Mouse, my obese, four year-old Siamese male, goes out every night from 9 or 10 pm until crash time around midnight or so. I clap and he comes running from the shadows. Last night around 12:45 am I heard him yowling in that distress-call sort of way that cats use when they’re scared. He’d gotten himself trapped inside the outdoor backyard area of Le Pain Quotidien, which is right next door. There’s a big gate that the employees close and lock when they go home, and Mouse was on the wrong side of it.
I went outside and told Mouse to hang on. The gate has five or six inches of free space so I called him over to see if he could slide under, or could be pulled under. But Mouse was too fat. I was about to haul myself over the gate, which is about eight or nine feet tall, and go through the whole strained-exertion, T-shirt-ripping, pulling-a-ligament routine. Then I suddenly said “eff it” and called the West Hollywood fire station. They asked for details and said to hang tight. They showed up ten or twelve minutes later — four guys in their late 20s to mid 30s. No fire hats but rubber boots and T-shirts and overalls and all the rest of the unifirm.
One of the guys leaned over an adjoining wall and used a long wooden pole to open the two or three metal slide bolts on the gate, and the gate swung open. Mouse and I were relieved and very grateful.

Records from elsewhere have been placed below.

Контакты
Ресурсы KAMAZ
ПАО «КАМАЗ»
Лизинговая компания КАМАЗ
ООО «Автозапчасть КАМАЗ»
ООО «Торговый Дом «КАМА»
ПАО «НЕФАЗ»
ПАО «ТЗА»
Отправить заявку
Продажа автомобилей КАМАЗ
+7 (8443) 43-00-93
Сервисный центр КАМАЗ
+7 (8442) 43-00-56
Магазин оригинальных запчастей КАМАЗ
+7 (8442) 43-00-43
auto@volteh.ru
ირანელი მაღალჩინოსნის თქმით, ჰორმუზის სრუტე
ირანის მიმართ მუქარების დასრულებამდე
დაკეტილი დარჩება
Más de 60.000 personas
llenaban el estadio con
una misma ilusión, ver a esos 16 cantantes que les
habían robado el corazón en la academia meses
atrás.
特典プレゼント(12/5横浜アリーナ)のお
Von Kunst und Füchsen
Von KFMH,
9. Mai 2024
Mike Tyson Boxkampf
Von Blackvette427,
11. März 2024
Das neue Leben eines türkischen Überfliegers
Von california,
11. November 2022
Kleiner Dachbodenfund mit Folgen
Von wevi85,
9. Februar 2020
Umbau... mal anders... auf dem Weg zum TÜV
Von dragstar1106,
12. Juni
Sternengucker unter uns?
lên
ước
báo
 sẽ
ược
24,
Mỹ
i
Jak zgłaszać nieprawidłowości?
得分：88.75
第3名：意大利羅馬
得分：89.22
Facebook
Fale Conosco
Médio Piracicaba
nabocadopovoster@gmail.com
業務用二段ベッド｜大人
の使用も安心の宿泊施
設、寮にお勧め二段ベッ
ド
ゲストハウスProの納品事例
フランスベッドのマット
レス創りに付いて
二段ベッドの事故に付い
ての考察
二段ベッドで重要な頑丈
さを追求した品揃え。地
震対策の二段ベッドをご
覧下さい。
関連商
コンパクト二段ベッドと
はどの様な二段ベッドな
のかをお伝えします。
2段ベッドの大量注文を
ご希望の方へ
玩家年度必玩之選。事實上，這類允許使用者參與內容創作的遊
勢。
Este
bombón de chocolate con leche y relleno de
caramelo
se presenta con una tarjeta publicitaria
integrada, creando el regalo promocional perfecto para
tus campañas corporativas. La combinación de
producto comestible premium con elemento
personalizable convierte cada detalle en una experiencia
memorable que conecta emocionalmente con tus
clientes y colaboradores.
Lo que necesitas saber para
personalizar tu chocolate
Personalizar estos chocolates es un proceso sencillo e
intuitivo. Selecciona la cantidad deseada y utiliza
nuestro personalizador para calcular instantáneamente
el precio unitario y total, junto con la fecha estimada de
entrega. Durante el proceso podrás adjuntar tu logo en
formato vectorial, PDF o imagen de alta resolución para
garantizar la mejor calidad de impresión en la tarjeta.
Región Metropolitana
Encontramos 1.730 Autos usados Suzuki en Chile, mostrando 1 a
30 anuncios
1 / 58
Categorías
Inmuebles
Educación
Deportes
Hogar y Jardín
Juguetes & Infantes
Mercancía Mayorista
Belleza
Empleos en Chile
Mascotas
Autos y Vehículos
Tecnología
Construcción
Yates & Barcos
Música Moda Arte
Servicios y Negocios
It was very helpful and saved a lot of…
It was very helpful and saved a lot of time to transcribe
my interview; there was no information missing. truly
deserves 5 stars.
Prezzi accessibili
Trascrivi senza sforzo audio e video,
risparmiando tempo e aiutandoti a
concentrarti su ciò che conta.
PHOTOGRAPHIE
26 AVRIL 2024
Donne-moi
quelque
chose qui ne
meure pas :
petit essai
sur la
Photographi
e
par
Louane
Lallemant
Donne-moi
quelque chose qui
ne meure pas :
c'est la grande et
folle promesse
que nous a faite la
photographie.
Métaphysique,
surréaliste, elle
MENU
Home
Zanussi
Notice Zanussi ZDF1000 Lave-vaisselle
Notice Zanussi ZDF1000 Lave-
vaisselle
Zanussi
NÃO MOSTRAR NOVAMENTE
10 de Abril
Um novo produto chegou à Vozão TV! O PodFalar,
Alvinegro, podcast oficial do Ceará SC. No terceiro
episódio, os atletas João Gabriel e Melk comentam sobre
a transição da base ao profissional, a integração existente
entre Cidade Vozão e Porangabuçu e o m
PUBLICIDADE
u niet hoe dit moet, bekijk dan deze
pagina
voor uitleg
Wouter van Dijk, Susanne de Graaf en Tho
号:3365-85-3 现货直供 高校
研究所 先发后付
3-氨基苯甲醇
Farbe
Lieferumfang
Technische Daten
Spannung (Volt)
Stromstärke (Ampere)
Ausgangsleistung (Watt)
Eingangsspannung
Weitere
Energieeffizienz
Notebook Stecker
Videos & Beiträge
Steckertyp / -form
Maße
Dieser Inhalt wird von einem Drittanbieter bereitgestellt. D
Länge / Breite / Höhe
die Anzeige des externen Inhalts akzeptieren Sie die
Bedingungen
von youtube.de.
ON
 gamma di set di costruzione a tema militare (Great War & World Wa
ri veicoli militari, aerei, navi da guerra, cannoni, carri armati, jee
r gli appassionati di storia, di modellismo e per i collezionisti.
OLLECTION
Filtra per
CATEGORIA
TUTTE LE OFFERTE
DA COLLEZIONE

Thanks to the good firemen of West Hollywood, and no, I didn’t buy them a 36″ pizza or a 24-pack of beer. That would be patronizing. That would be me saying “you guys are a team of really nice, good-hearted, blue-collar schlubs in the Denis Leary mold, and I appreciate what you did.” This is West Hollywood. There’s a decent chance that one or two of the guys who visited last night were gay and perhaps more health-conscious than your average Rescue Me-type firefighter, and therefore don’t drink beer or eat pizza or watch ESPN. Maybe I’ll bring them a plant or something. I need to give this some thought.